▶ 本文:

>>>

第2話 新世界国際劇場 ご利用上の注意

  この映画館、地下はポルノ映画(3本800円)で、1階と2階席は普通の映画館(3本1,000円)です。3本の上映作品は、一週間で更新されます(毎週水曜日)。

  映画館に向かって左手には、一般・普通映画のポスターや写真、右手にはポルノ映画のポスターや写真が設置されています。

  50年前の日活ロマンポルノは、日本の明治・大正・昭和の歴史や、昭和40年代の社会を鋭く激情的にえぐり出していた、という点で大学の授業に使われてもおかしくないくらいハイレベルでした。

  この映画館の地下で上映されているポルノ映画も、同じものを期待できるかもしれませんが、あまり見たくない・体験したくない現実かもしれないので、こちらの「地下」は開拓していません。

良い点;

  ① いくら大画面のパソコン・モニターでも、当然ながら映画館の画面には敵わない。

  といって、単に映像や音響の迫力といった問題ではありません。

<<<

▶ 作業内容:
**1)** 新世界国際劇場の文章によると、1階と2階席で3本見る料金はいくらか。
**2)** 新世界国際劇場の文章のうち、「映画館に向かって左手には、一」から「で、こちらの「地下」は開拓していません。」までを、両端も含めてそのまま書き写せ。
**3)** 新世界国際劇場の文章で「この映画館、地下は」から始まる段落を、要点を残して箇条書きに直せ。
この先の行は、ここでの作業には使わない。

▶ 資料:
>>>

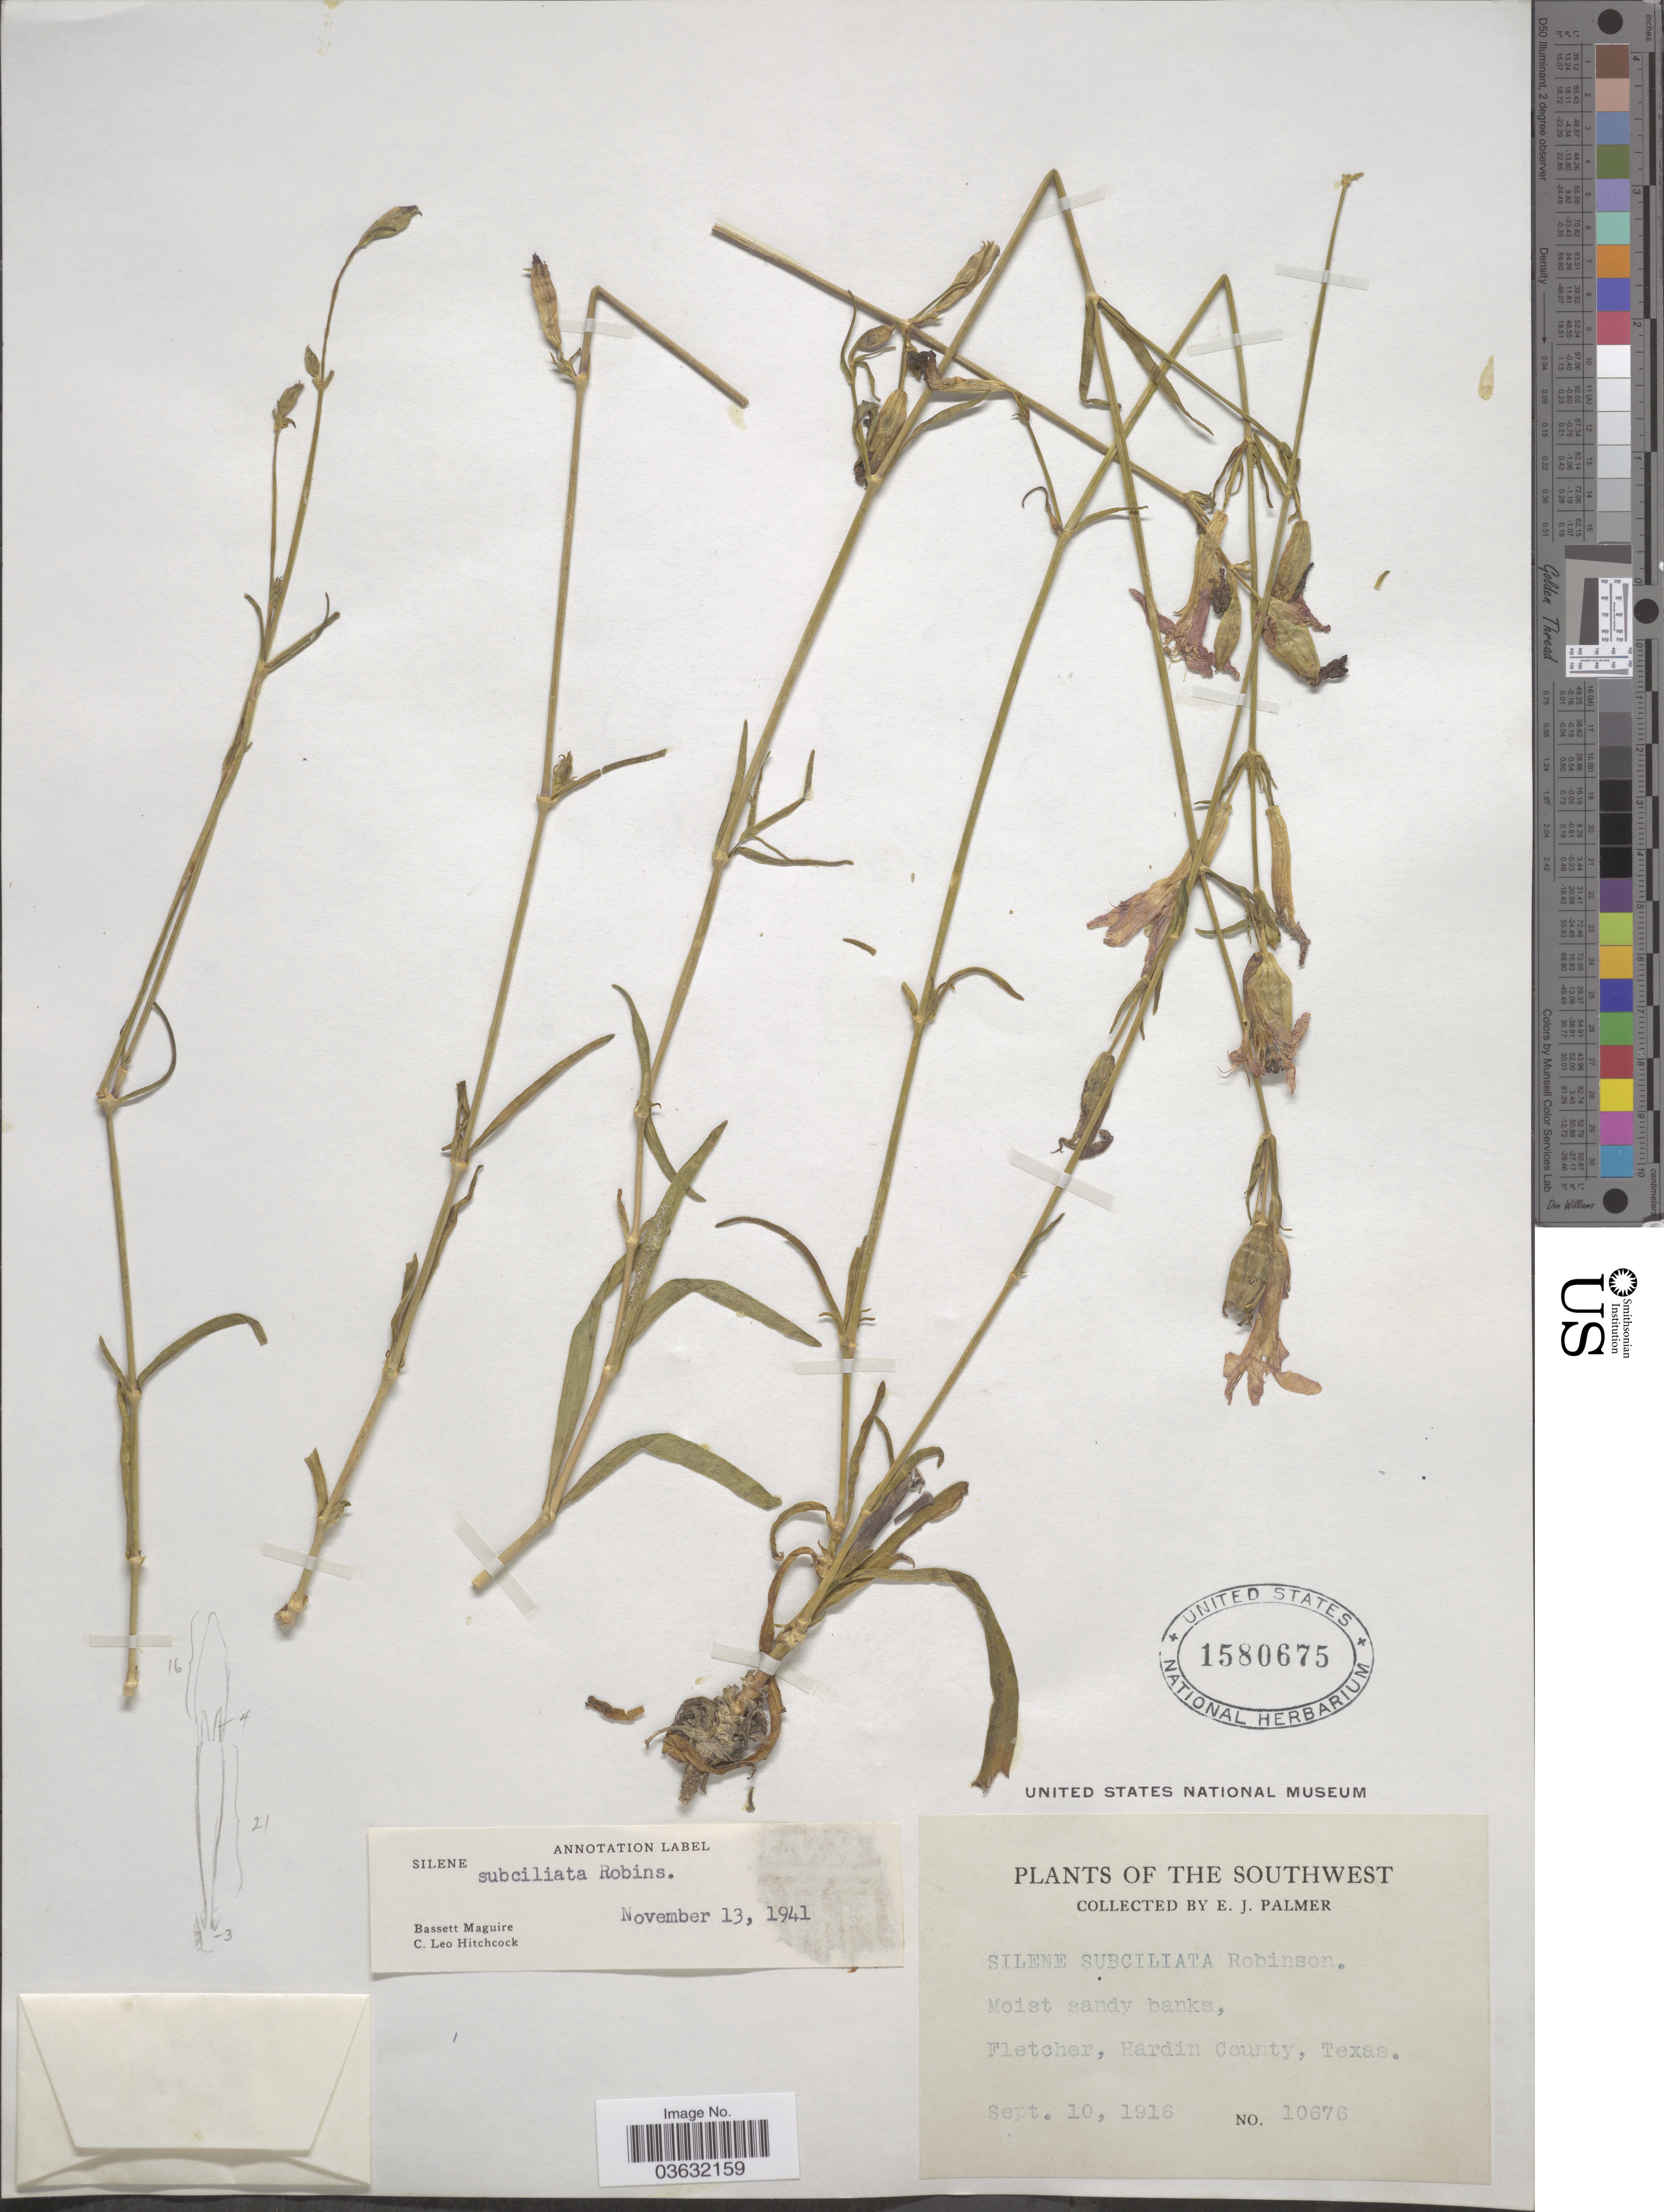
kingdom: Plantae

<<<
>>>

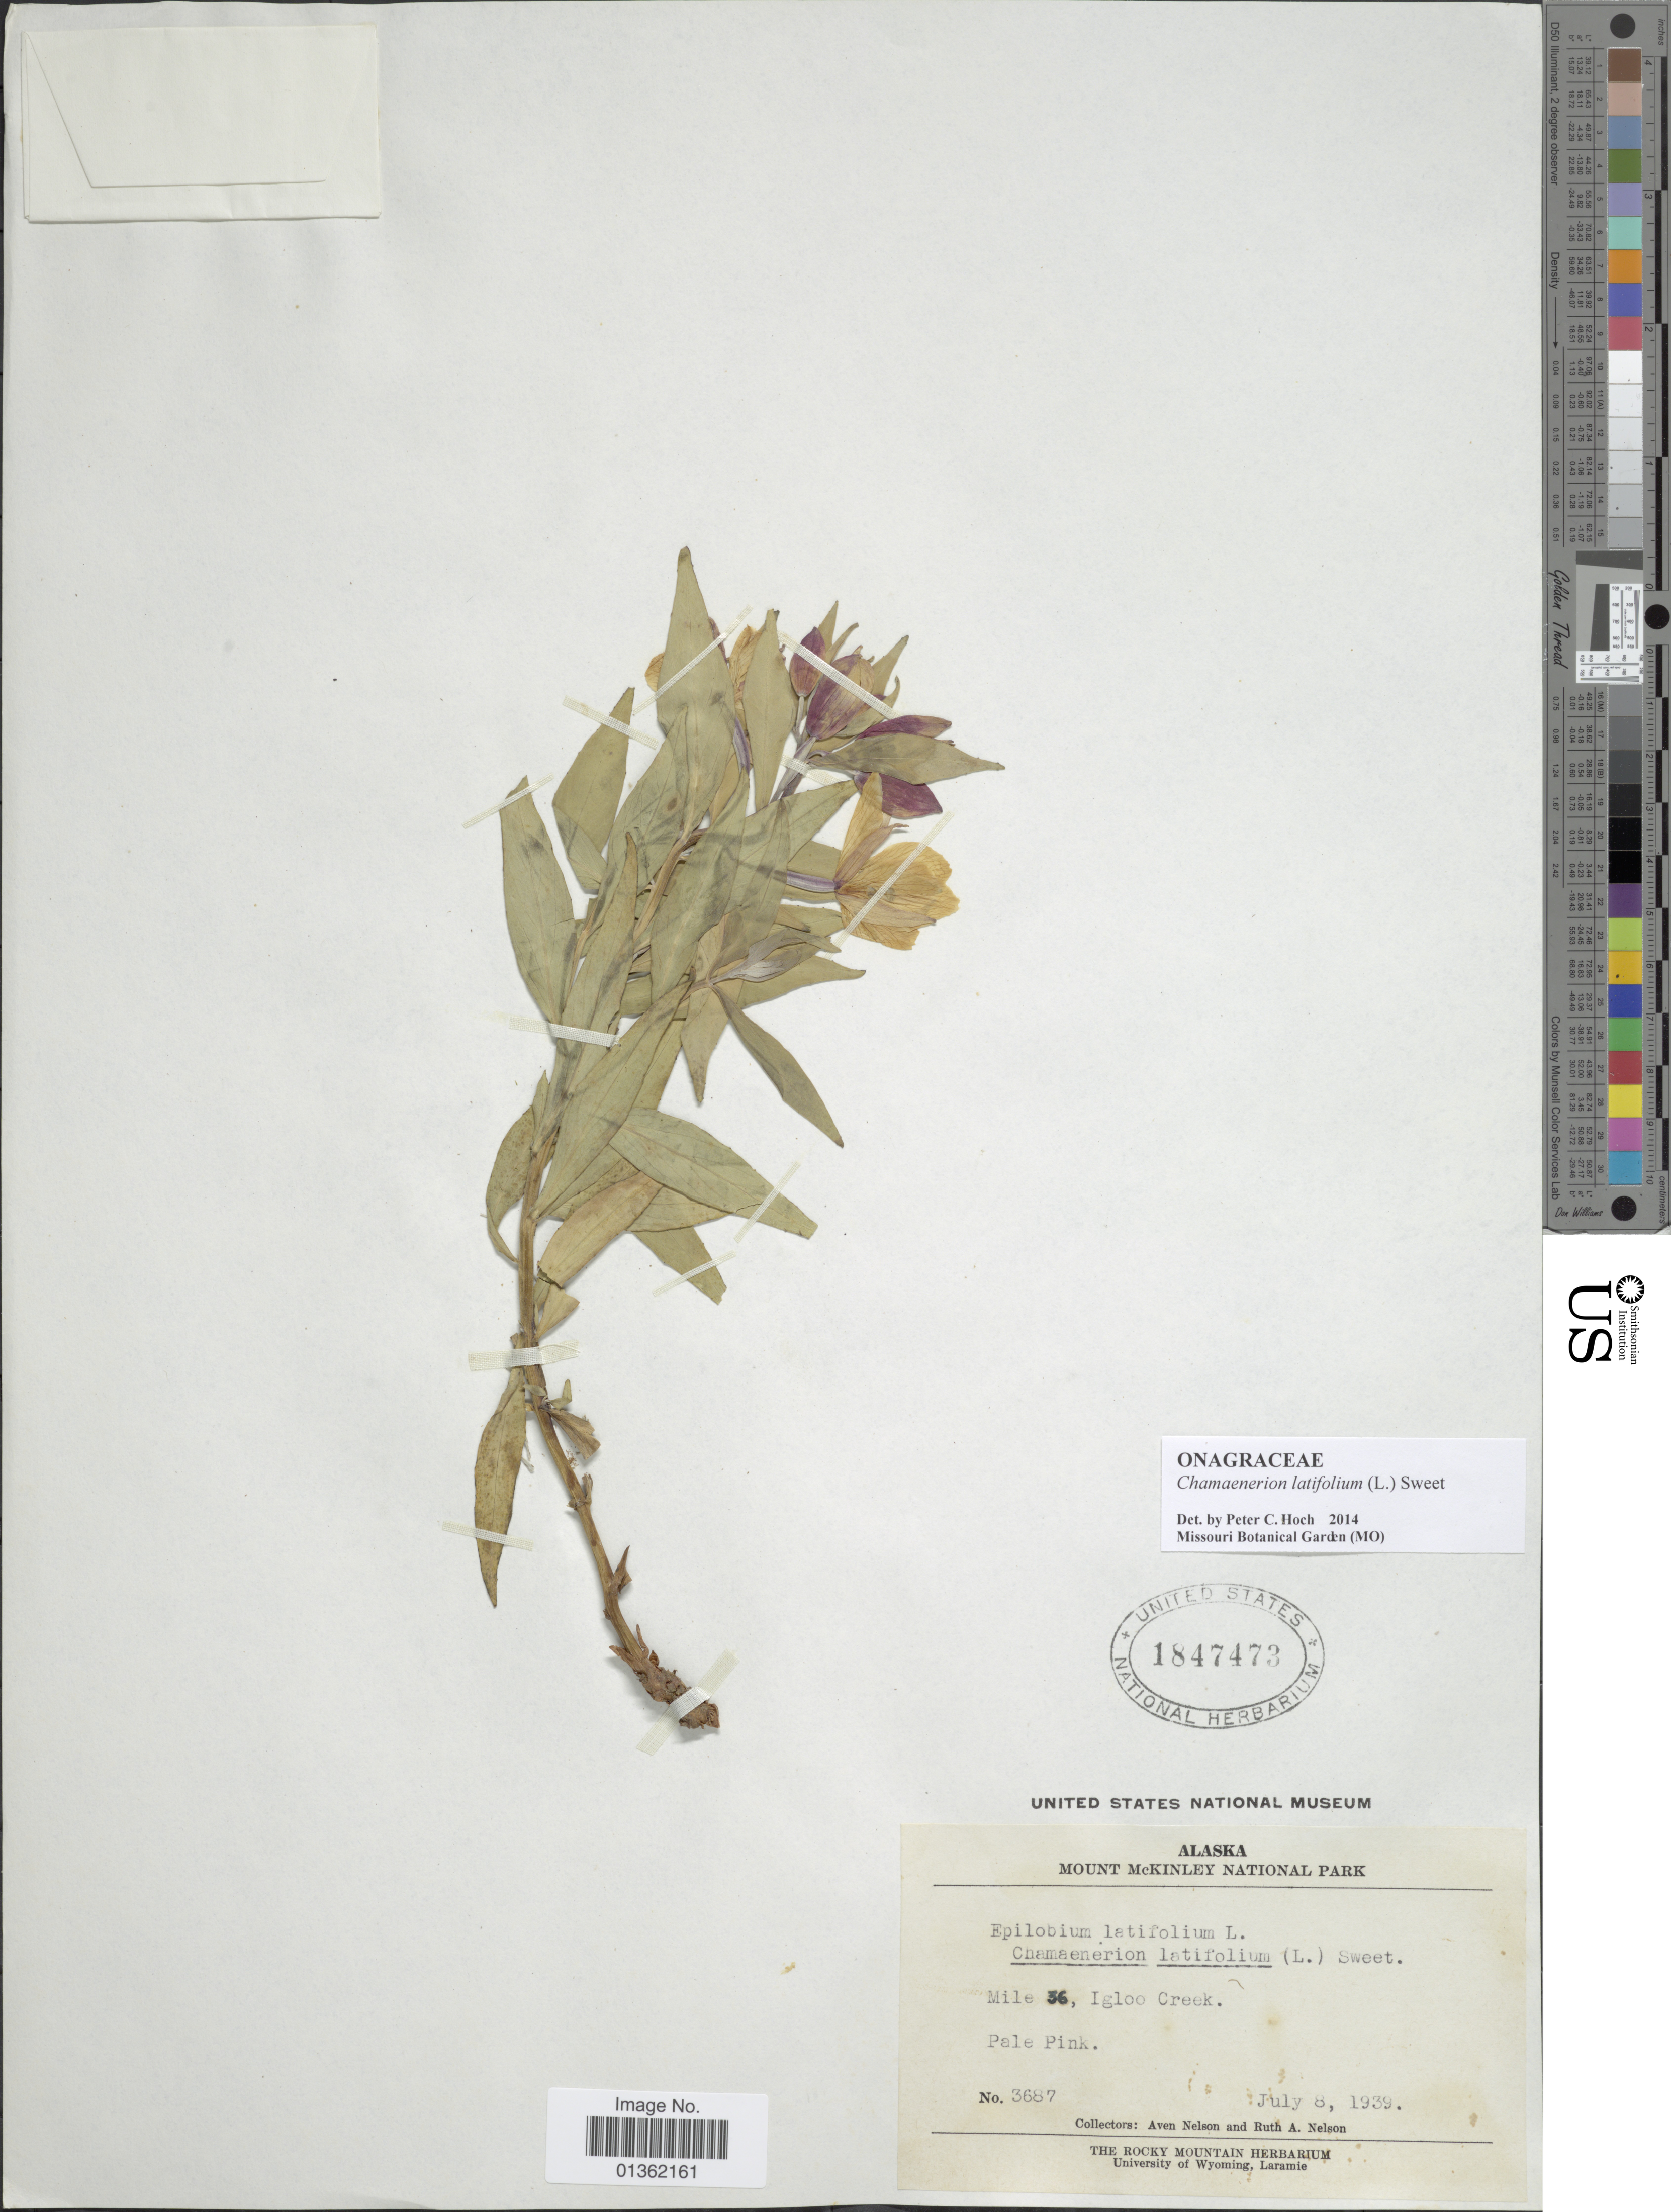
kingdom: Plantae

<<<

▶ 各問の解答:
**1)** 3本1,000円。

**2)**
映画館に向かって左手には、一般・普通映画のポスターや写真、右手にはポルノ映画のポスターや写真が設置されています。

  50年前の日活ロマンポルノは、日本の明治・大正・昭和の歴史や、昭和40年代の社会を鋭く激情的にえぐり出していた、という点で大学の授業に使われてもおかしくないくらいハイレベルでした。

  この映画館の地下で上映されているポルノ映画も、同じものを期待できるかもしれませんが、あまり見たくない・体験したくない現実かもしれないので、こちらの「地下」は開拓していません。

**3)**
- 地下：ポルノ映画、3本800円
- 1階・2階席：普通の映画、3本1,000円
- 3本の上映作品は一週間ごと（毎週水曜日）に更新